When matching dates, various documents can use various styles of writing dates. To correct their mistakes, it's a common pattern to match for the day, month, and year parts separately. Here is an example of how to turn a MM/DD/YYYY style date into YYYY-MM-DD:

find day /[\s]+[01][0-9].([0-2][0-9]).[0-9]{4}[\s]+/
find month /[\s]+([01][0-9]).[0-2][0-9].[0-9]{4}[\s]+/
find year /[\s]+[01][0-9].[0-2][0-9].([0-9]{4})[\s]+/
set date {year}-{month}-{day}

Note that the regular expression is not actually looking for the /, but accepts any character as a separator.

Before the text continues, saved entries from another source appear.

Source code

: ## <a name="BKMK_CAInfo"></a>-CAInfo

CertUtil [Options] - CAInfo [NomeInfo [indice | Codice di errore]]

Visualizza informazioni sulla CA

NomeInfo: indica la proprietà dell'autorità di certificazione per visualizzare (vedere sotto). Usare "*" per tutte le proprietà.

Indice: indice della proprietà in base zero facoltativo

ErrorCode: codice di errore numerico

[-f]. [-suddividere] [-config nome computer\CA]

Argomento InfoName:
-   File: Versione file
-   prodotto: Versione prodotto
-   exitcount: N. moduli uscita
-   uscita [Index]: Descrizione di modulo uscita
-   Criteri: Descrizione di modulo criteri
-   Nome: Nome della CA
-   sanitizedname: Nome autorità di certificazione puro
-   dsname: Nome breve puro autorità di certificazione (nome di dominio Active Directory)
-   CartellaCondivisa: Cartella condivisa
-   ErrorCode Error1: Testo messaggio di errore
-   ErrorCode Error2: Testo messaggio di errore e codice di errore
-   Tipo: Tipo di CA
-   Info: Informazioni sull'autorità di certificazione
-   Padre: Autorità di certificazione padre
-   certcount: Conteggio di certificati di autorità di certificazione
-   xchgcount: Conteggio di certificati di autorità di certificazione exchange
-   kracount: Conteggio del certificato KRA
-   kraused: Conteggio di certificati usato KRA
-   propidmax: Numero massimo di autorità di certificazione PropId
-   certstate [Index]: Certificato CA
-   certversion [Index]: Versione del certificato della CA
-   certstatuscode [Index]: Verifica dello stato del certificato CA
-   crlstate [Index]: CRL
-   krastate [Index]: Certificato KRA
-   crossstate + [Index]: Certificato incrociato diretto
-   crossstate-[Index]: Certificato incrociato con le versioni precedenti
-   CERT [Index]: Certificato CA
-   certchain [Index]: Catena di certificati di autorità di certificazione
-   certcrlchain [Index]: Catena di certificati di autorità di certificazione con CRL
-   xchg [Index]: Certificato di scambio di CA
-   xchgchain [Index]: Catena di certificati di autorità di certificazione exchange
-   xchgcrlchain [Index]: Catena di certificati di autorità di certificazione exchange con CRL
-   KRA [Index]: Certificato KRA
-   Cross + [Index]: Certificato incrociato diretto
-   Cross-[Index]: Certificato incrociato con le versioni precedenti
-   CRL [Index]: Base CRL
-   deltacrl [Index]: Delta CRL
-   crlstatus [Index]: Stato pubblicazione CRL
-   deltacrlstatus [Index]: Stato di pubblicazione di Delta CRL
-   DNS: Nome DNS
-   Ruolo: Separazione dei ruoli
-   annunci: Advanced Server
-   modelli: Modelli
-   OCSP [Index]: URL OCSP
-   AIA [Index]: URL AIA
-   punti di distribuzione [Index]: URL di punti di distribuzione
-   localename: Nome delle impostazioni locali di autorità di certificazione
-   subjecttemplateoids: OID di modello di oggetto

Also, the date is expected to be surrounded by at least one white space character.

Rule File Syntax

A rule file is a plain text file. Empty lines and lines starting with # or ; are ignored:

# a comment in a rule file
; another comment

# the line above is also ignored, because it's empty

Match Directives

Rules are guarded by match directives that define whether or not a set of rules should apply to a document. A match directive is started with the keyword match followed by one or more regular expressions, optionally separated by and for readability:

# Examples of match directives

# matches a document that has "Big Corp" in its fulltext
match /Big Corp/

# matches a document that has the words "Big" and "Corp" in it,
# but not only "Big Corp"
match /Big/ and /Corp/

# the same as above, just without the "and"
match /Big/ /Corp/

# match case insensitive
match /big corp/i

The regular expressions for match directives must be surrounded by fencing characters. / is most commonly used, but any will do, really:

# other fencing characters are allowed
match "Big" and ,Corp,

Only when the regular expressions of a match directive are found in a document, the subsequent set and find directives are applied. set and find directives are usually indented, but thats not a requirement, only a visual help.

Set Directives

A set directive is used to set a tag for a document. Its following the syntax set <tag name> <value>.

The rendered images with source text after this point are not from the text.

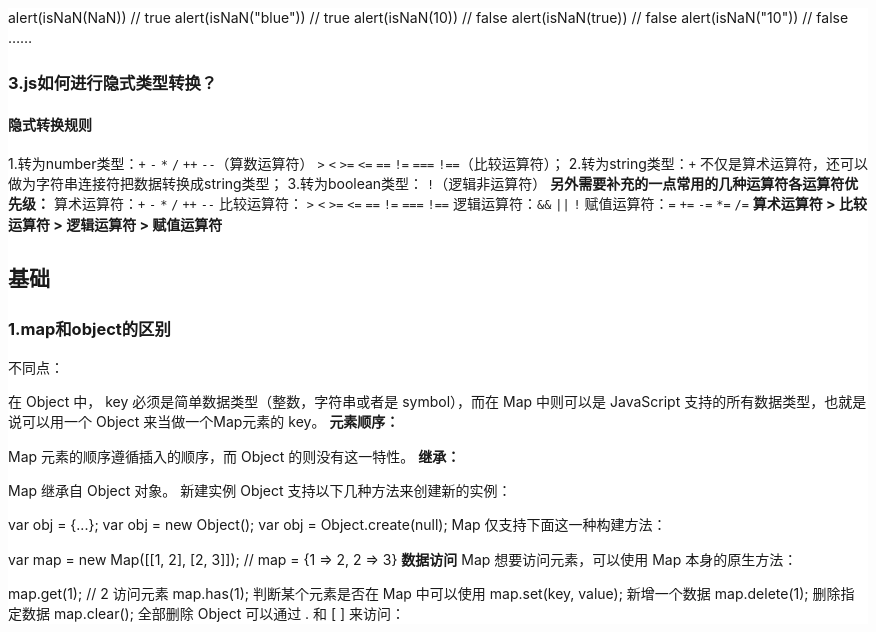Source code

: alert(isNaN(NaN))			// true
alert(isNaN("blue"))		// true
alert(isNaN(10))			// false
alert(isNaN(true))			// false
alert(isNaN("10"))			// false
……

### 3.js如何进行隐式类型转换？

#### 隐式转换规则

1.转为number类型：`+` `-` `*` `/`  `++` `--`（算数运算符）   `>` `<` `>=` `<=` `==` `!=` `===` `!==`（比较运算符）；
 2.转为string类型：`+` 不仅是算术运算符，还可以做为字符串连接符把数据转换成string类型；
 3.转为boolean类型： `!`（逻辑非运算符）
 **另外需要补充的一点常用的几种运算符各运算符优先级：**
 算术运算符：`+` `-` `*` `/`  `++` `--`
 比较运算符： `>` `<` `>=` `<=` `==` `!=` `===` `!==`
 逻辑运算符：`&&` `||` `!`
 赋值运算符：`=` `+=` `-=` `*=` `/=`
 **算术运算符 > 比较运算符 > 逻辑运算符 > 赋值运算符**

## 基础

### 1.map和object的区别

不同点：

在 Object 中， key 必须是简单数据类型（整数，字符串或者是 symbol），而在 Map 中则可以是 JavaScript 支持的所有数据类型，也就是说可以用一个 Object 来当做一个Map元素的 key。
**元素顺序：**

Map 元素的顺序遵循插入的顺序，而 Object 的则没有这一特性。
**继承：**

Map 继承自 Object 对象。
新建实例
Object 支持以下几种方法来创建新的实例：

var obj = {...};
var obj = new Object();
var obj = Object.create(null);
Map 仅支持下面这一种构建方法：

var map = new Map([[1, 2], [2, 3]]); // map = {1 => 2, 2 => 3}
**数据访问**
Map 想要访问元素，可以使用 Map 本身的原生方法：

map.get(1); // 2  访问元素
map.has(1);  判断某个元素是否在 Map 中可以使用
map.set(key, value);  新增一个数据
map.delete(1);   删除指定数据
map.clear();  全部删除
Object 可以通过 . 和 [ ] 来访问：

If the tag name contains spaces, you must surround the tag name with ".

The value can be either of two things:

  1. A regular expression,
  2. A single line text.

A regular expression must be surrounded by / characters. A single line of text can be surrounded by " characters (for example to allow for a text with a leading / or with trailing whitespace characters):

# examples of valid set directives
match /Big Corp/
  set issuer "Big Corp"
  set type Annoying invoice
  set "silly amount" /(\$[0-9]+)/

Similar to the match directive you can set regular expressions to be case insensitive:

# example of a case insensitive set directive
match /Big Corp/
  set issuer /(big [a-z]+)/i

Inside single lines of text you may refer to local variables as defined by find like this:

# example of referring to a local variable
match /Big Corp/
  find amount /\$([0-9]+)/
  set money "{amount} USD"

You can have multiple set directives that assign a value to the same tag:

# example of several set directives
match /Big Corp/ and /Invoice/
  set tags invoice
  set tags /your product: ([a-z ]+)/i

Find Directives

A find directive can be used to extract parts of the fulltext into a variable thats local to this match directive and can be reused in set.

find directives have the syntax find <name> /<regular expression>/. The regular expression must be surrounded by /.

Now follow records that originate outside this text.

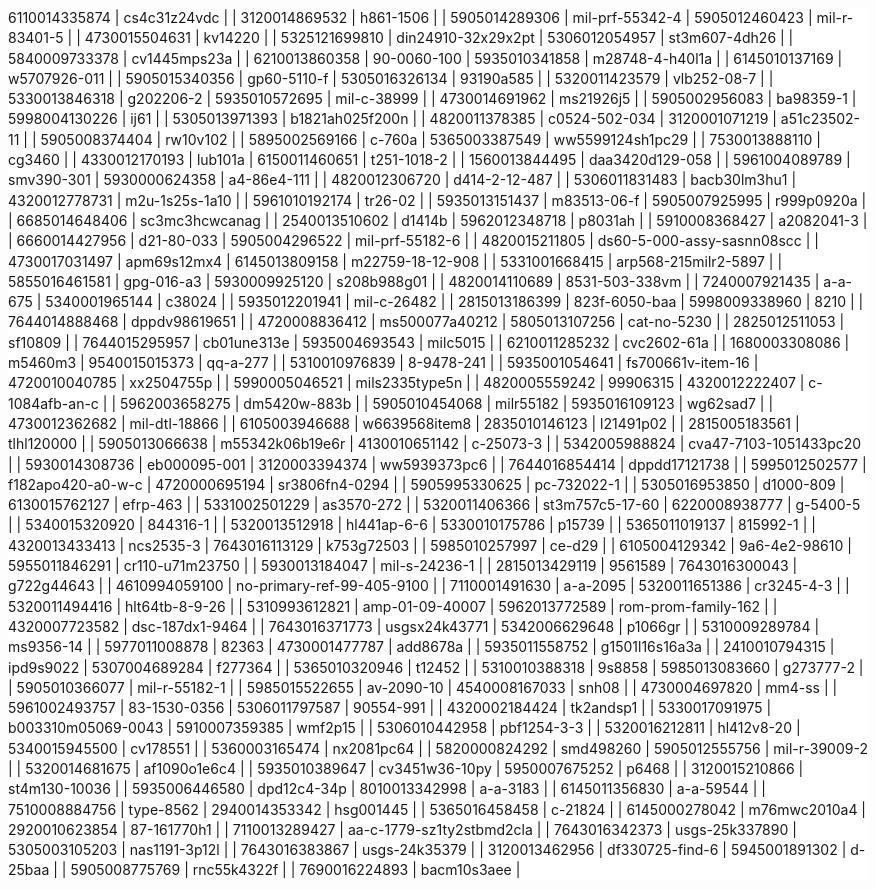 6110014335874 | cs4c31z24vdc |  | 3120014869532 | h861-1506 |  | 5905014289306 | mil-prf-55342-4 | 
5905012460423 | mil-r-83401-5 |  | 4730015504631 | kv14220 |  | 5325121699810 | din24910-32x29x2pt | 
5306012054957 | st3m607-4dh26 |  | 5840009733378 | cv1445mps23a |  | 6210013860358 | 90-0060-100 | 
5935010341858 | m28748-4-h40l1a |  | 6145010137169 | w5707926-011 |  | 5905015340356 | gp60-5110-f | 
5305016326134 | 93190a585 |  | 5320011423579 | vlb252-08-7 |  | 5330013846318 | g202206-2 | 
5935010572695 | mil-c-38999 |  | 4730014691962 | ms21926j5 |  | 5905002956083 | ba98359-1 | 
5998004130226 | ij61 |  | 5305013971393 | b1821ah025f200n |  | 4820011378385 | c0524-502-034 | 
3120001071219 | a51c23502-11 |  | 5905008374404 | rw10v102 |  | 5895002569166 | c-760a | 
5365003387549 | ww5599124sh1pc29 |  | 7530013888110 | cg3460 |  | 4330012170193 | lub101a | 
6150011460651 | t251-1018-2 |  | 1560013844495 | daa3420d129-058 |  | 5961004089789 | smv390-301 | 
5930000624358 | a4-86e4-111 |  | 4820012306720 | d414-2-12-487 |  | 5306011831483 | bacb30lm3hu1 | 
4320012778731 | m2u-1s25s-1a10 |  | 5961010192174 | tr26-02 |  | 5935013151437 | m83513-06-f | 
5905007925995 | r999p0920a |  | 6685014648406 | sc3mc3hcwcanag |  | 2540013510602 | d1414b | 
5962012348718 | p8031ah |  | 5910008368427 | a2082041-3 |  | 6660014427956 | d21-80-033 | 
5905004296522 | mil-prf-55182-6 |  | 4820015211805 | ds60-5-000-assy-sasnn08scc |  | 4730017031497 | apm69s12mx4 | 
6145013809158 | m22759-18-12-908 |  | 5331001668415 | arp568-215milr2-5897 |  | 5855016461581 | gpg-016-a3 | 
5930009925120 | s208b988g01 |  | 4820014110689 | 8531-503-338vm |  | 7240007921435 | a-a-675 | 
5340001965144 | c38024 |  | 5935012201941 | mil-c-26482 |  | 2815013186399 | 823f-6050-baa | 
5998009338960 | 8210 |  | 7644014888468 | dppdv98619651 |  | 4720008836412 | ms500077a40212 | 
5805013107256 | cat-no-5230 |  | 2825012511053 | sf10809 |  | 7644015295957 | cb01une313e | 
5935004693543 | milc5015 |  | 6210011285232 | cvc2602-61a |  | 1680003308086 | m5460m3 | 
9540015015373 | qq-a-277 |  | 5310010976839 | 8-9478-241 |  | 5935001054641 | fs700661v-item-16 | 
4720010040785 | xx2504755p |  | 5990005046521 | mils2335type5n |  | 4820005559242 | 99906315 | 
4320012222407 | c-1084afb-an-c |  | 5962003658275 | dm5420w-883b |  | 5905010454068 | milr55182 | 
5935016109123 | wg62sad7 |  | 4730012362682 | mil-dtl-18866 |  | 6105003946688 | w6639568item8 | 
2835010146123 | l21491p02 |  | 2815005183561 | tlhl120000 |  | 5905013066638 | m55342k06b19e6r | 
4130010651142 | c-25073-3 |  | 5342005988824 | cva47-7103-1051433pc20 |  | 5930014308736 | eb000095-001 | 
3120003394374 | ww5939373pc6 |  | 7644016854414 | dppdd17121738 |  | 5995012502577 | f182apo420-a0-w-c | 
4720000695194 | sr3806fn4-0294 |  | 5905995330625 | pc-732022-1 |  | 5305016953850 | d1000-809 | 
6130015762127 | efrp-463 |  | 5331002501229 | as3570-272 |  | 5320011406366 | st3m757c5-17-60 | 
6220008938777 | g-5400-5 |  | 5340015320920 | 844316-1 |  | 5320013512918 | hl441ap-6-6 | 
5330010175786 | p15739 |  | 5365011019137 | 815992-1 |  | 4320013433413 | ncs2535-3 | 
7643016113129 | k753g72503 |  | 5985010257997 | ce-d29 |  | 6105004129342 | 9a6-4e2-98610 | 
5955011846291 | cr110-u71m23750 |  | 5930013184047 | mil-s-24236-1 |  | 2815013429119 | 9561589 | 
7643016300043 | g722g44643 |  | 4610994059100 | no-primary-ref-99-405-9100 |  | 7110001491630 | a-a-2095 | 
5320011651386 | cr3245-4-3 |  | 5320011494416 | hlt64tb-8-9-26 |  | 5310993612821 | amp-01-09-40007 | 
5962013772589 | rom-prom-family-162 |  | 4320007723582 | dsc-187dx1-9464 |  | 7643016371773 | usgsx24k43771 | 
5342006629648 | p1066gr |  | 5310009289784 | ms9356-14 |  | 5977011008878 | 82363 | 
4730001477787 | add8678a |  | 5935011558752 | g1501l16s16a3a |  | 2410010794315 | ipd9s9022 | 
5307004689284 | f277364 |  | 5365010320946 | t12452 |  | 5310010388318 | 9s8858 | 
5985013083660 | g273777-2 |  | 5905010366077 | mil-r-55182-1 |  | 5985015522655 | av-2090-10 | 
4540008167033 | snh08 |  | 4730004697820 | mm4-ss |  | 5961002493757 | 83-1530-0356 | 
5306011797587 | 90554-991 |  | 4320002184424 | tk2andsp1 |  | 5330017091975 | b003310m05069-0043 | 
5910007359385 | wmf2p15 |  | 5306010442958 | pbf1254-3-3 |  | 5320016212811 | hl412v8-20 | 
5340015945500 | cv178551 |  | 5360003165474 | nx2081pc64 |  | 5820000824292 | smd498260 | 
5905012555756 | mil-r-39009-2 |  | 5320014681675 | af1090o1e6c4 |  | 5935010389647 | cv3451w36-10py | 
5950007675252 | p6468 |  | 3120015210866 | st4m130-10036 |  | 5935006446580 | dpd12c4-34p | 
8010013342998 | a-a-3183 |  | 6145011356830 | a-a-59544 |  | 7510008884756 | type-8562 | 
2940014353342 | hsg001445 |  | 5365016458458 | c-21824 |  | 6145000278042 | m76mwc2010a4 | 
2920010623854 | 87-161770h1 |  | 7110013289427 | aa-c-1779-sz1ty2stbmd2cla |  | 7643016342373 | usgs-25k337890 | 
5305003105203 | nas1191-3p12l |  | 7643016383867 | usgs-24k35379 |  | 3120013462956 | df330725-find-6 | 
5945001891302 | d-25baa |  | 5905008775769 | rnc55k4322f |  | 7690016224893 | bacm10s3aee |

Just like regular expressions in match and set directives, you can set the regular expression here to be case insensitive by appending i after the last /:

# example of case insensitive find directive
match /Big Corp/
  find issuer /(big [a-z]+)/i
  set issuer "From {issuer}"

Final Directive

It is assumed that most rules are generic and extract snippets from the fulltext, like date, sender, receiver, or account numbers.

However, it might be that one rule is actually extracting all there is to extract and you don't want subsequent rules to run. In that case you can add the final directive to a match directive:

# example of the 'final' directive
match /Big Corp/
  set publisher "Big Corp Limited"

match /Corp/
  set publisher "Some corporation"

In this example, if the text "Big Corp" is encountered, the publisher will be set to "Big Corp Limited" and the following rule, checking for "Corp" will not be executed.